What needs to be done ▸ Duplicate the listing below word for word, from its first line through the line containing "Field value: 13 kg/cm²", with both ends included.

Supplied data ▸
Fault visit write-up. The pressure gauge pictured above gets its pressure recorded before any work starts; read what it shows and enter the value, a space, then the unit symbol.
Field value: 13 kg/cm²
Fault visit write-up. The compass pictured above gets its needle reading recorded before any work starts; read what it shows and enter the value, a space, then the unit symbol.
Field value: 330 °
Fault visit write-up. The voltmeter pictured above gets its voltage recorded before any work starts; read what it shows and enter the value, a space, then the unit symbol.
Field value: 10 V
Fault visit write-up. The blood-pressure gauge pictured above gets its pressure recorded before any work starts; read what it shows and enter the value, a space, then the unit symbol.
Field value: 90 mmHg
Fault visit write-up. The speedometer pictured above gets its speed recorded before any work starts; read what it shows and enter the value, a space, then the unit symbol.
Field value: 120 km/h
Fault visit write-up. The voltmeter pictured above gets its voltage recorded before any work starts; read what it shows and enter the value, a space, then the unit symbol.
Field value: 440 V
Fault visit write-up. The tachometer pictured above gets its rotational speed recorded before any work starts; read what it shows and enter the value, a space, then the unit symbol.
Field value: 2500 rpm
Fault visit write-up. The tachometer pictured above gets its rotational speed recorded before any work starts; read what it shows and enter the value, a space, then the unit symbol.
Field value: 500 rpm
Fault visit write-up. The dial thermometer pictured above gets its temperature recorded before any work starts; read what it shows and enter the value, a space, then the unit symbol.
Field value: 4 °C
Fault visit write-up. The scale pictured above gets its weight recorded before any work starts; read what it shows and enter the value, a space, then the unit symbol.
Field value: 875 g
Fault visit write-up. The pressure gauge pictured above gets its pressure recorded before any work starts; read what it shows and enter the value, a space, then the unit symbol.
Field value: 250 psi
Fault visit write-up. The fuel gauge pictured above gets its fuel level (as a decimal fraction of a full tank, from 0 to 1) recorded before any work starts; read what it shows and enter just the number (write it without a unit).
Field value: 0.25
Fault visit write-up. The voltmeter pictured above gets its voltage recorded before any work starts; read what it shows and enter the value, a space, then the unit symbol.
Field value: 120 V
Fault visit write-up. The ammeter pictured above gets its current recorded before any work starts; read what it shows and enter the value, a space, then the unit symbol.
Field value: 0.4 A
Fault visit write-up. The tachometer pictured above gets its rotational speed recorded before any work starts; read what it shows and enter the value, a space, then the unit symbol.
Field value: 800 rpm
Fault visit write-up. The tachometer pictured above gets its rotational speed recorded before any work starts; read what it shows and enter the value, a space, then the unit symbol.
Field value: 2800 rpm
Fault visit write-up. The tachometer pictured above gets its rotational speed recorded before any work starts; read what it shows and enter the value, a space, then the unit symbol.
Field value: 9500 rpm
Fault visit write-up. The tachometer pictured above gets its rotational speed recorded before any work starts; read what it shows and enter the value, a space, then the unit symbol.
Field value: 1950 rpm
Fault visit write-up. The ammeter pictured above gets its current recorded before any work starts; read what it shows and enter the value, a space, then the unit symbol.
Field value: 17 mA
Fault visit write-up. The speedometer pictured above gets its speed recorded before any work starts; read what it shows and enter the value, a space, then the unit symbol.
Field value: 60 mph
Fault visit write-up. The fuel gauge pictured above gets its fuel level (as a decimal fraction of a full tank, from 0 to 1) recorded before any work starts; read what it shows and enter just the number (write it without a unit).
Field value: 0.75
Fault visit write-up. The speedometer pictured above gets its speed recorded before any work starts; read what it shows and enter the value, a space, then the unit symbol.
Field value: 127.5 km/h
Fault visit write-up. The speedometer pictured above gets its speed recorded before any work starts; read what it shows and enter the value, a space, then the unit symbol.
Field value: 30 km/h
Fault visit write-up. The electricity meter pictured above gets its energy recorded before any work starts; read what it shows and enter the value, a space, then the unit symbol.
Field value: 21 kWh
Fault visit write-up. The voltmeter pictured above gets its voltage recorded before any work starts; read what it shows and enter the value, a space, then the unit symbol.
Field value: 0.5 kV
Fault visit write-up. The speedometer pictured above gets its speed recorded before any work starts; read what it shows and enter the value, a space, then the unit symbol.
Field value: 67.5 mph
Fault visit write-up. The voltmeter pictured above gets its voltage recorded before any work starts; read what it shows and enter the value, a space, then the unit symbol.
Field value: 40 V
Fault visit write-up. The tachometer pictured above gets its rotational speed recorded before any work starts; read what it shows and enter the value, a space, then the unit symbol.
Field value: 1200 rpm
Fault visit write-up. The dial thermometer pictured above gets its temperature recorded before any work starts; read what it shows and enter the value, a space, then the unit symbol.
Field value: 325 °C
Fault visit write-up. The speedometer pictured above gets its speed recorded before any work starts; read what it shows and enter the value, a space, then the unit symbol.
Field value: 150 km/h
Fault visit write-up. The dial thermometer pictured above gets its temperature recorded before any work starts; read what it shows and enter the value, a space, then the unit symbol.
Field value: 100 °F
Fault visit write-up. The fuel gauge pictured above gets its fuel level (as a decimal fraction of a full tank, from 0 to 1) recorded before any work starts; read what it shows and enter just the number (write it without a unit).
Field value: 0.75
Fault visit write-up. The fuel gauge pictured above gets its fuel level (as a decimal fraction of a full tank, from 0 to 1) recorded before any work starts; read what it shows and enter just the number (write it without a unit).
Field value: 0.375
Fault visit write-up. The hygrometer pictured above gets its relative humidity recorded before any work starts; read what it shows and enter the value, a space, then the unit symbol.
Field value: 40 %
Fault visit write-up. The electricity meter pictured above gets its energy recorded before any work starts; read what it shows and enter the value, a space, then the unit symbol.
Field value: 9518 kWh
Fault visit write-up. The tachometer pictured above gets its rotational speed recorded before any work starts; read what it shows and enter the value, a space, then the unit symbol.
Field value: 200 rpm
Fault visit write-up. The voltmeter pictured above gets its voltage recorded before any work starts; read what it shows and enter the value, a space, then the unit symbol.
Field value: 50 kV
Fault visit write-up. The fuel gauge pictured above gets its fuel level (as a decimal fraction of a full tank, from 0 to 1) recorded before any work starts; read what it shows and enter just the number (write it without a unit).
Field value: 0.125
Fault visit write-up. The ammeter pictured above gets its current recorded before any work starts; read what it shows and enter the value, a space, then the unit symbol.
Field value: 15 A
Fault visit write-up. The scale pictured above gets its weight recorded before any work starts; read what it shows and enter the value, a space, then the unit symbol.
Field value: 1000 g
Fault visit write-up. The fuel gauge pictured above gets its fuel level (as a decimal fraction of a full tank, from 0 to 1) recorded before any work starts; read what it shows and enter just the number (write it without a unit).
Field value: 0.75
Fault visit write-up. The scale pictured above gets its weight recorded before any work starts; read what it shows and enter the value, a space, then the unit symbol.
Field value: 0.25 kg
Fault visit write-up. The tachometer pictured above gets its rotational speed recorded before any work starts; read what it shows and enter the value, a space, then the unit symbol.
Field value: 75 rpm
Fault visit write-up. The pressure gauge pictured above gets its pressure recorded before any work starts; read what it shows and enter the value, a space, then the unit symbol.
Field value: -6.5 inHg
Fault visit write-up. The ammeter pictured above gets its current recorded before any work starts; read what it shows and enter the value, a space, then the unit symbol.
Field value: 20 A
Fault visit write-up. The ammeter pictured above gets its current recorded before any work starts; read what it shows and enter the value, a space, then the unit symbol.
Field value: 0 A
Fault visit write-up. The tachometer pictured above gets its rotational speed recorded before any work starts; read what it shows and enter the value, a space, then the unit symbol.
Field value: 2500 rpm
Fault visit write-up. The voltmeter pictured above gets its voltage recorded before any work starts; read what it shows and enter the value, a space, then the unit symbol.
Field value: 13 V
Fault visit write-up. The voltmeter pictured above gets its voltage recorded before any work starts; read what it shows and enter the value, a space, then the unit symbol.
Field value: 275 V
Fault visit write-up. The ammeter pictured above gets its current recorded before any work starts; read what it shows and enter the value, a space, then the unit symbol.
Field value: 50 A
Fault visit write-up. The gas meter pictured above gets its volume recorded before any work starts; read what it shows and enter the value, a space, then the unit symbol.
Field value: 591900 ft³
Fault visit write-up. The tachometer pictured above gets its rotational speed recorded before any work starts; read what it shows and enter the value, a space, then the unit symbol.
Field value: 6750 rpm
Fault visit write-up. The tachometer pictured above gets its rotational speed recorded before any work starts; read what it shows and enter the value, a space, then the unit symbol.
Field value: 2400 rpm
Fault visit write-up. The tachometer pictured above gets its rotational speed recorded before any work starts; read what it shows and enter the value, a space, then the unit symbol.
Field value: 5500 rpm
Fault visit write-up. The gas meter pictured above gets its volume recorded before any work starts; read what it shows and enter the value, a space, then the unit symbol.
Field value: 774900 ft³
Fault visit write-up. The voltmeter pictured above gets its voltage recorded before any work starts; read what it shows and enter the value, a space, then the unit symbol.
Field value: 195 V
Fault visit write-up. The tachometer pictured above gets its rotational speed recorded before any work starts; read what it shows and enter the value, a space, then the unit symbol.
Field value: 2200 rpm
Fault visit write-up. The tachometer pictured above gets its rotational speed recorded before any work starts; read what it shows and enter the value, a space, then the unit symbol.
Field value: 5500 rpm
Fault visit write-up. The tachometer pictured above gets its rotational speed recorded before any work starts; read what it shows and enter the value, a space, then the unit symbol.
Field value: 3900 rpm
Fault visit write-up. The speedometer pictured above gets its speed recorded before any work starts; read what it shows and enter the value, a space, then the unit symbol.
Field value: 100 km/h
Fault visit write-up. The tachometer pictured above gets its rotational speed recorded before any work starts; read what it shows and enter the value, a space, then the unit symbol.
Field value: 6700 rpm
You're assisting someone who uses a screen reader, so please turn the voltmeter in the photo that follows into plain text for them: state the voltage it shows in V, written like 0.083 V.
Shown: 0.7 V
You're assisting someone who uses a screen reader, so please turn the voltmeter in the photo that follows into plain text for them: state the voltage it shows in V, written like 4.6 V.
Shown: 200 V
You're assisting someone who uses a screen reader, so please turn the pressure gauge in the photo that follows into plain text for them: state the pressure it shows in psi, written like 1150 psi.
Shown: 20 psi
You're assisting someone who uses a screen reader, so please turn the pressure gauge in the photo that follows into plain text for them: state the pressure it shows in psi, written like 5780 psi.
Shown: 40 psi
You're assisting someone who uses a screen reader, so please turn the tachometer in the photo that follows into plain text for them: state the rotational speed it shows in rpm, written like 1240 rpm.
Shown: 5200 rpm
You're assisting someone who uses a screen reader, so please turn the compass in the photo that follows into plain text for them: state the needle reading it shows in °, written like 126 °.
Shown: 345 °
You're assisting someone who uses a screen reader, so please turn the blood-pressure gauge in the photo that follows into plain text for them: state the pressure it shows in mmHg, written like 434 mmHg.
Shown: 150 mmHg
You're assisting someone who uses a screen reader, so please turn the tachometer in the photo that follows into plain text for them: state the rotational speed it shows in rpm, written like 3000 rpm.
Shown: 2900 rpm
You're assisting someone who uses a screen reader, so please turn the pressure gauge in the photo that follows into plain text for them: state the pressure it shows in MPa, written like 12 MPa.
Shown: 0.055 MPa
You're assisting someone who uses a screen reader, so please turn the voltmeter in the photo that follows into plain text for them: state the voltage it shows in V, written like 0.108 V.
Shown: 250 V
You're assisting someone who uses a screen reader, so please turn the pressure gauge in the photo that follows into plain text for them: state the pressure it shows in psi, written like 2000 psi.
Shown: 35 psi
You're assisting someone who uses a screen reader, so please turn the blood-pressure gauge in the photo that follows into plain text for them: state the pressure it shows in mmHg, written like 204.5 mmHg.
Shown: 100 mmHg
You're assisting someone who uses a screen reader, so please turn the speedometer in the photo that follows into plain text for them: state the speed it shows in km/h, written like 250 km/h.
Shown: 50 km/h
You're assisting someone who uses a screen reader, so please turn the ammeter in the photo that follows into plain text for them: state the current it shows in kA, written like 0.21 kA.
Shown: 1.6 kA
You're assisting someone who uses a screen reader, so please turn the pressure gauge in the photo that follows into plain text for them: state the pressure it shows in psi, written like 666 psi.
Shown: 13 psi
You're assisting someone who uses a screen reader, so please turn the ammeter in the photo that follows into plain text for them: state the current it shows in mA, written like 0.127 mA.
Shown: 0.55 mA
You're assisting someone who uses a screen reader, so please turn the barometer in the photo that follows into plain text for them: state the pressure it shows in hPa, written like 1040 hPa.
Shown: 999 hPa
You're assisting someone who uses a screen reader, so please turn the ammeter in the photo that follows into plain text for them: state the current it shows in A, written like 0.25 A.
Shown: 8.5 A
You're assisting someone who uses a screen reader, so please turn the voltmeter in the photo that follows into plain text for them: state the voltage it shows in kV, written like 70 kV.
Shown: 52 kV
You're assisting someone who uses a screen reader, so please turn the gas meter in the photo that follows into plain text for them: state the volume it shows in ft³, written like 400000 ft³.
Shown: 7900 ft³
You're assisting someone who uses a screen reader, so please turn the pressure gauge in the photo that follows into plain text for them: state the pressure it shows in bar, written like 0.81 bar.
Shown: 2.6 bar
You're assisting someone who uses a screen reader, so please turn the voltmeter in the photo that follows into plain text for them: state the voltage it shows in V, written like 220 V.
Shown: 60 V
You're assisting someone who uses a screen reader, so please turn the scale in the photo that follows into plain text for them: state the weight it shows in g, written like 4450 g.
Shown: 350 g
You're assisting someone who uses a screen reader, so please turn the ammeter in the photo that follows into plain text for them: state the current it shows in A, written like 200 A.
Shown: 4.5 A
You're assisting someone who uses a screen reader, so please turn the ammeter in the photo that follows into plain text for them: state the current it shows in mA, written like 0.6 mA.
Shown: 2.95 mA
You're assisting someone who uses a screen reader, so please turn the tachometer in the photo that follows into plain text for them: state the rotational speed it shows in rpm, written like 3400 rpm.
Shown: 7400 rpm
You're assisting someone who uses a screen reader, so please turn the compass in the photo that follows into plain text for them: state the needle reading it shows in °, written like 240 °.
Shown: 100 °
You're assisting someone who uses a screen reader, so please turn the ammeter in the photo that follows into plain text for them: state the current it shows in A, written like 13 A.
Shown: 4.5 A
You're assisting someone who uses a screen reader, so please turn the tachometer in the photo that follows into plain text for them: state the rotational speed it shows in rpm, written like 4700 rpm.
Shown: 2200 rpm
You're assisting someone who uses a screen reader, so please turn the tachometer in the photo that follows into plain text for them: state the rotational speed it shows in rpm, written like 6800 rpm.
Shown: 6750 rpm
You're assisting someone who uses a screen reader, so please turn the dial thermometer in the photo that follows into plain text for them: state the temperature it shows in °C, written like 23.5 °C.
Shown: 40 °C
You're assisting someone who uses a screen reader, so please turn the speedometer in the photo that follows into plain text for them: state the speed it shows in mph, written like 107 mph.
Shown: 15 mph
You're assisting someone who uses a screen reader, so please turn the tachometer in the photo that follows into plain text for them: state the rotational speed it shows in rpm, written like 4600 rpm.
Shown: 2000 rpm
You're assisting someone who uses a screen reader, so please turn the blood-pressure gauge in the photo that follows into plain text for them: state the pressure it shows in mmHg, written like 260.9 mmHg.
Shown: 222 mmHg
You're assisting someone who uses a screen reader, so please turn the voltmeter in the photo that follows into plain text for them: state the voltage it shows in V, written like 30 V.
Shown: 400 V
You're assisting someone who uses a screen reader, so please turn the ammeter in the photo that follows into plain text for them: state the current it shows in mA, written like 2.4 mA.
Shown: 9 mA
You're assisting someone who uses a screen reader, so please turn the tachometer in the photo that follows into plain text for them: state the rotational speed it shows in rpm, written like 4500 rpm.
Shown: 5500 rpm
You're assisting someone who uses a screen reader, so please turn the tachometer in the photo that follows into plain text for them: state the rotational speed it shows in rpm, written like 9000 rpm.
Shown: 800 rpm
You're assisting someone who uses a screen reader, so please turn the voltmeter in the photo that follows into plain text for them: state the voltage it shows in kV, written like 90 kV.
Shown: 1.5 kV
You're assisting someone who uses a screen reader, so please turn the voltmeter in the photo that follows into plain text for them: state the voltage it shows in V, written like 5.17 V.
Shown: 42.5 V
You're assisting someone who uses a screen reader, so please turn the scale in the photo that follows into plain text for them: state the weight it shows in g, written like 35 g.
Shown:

Solution to this task ▸
Fault visit write-up. The pressure gauge pictured above gets its pressure recorded before any work starts; read what it shows and enter the value, a space, then the unit symbol.
Field value: 13 kg/cm²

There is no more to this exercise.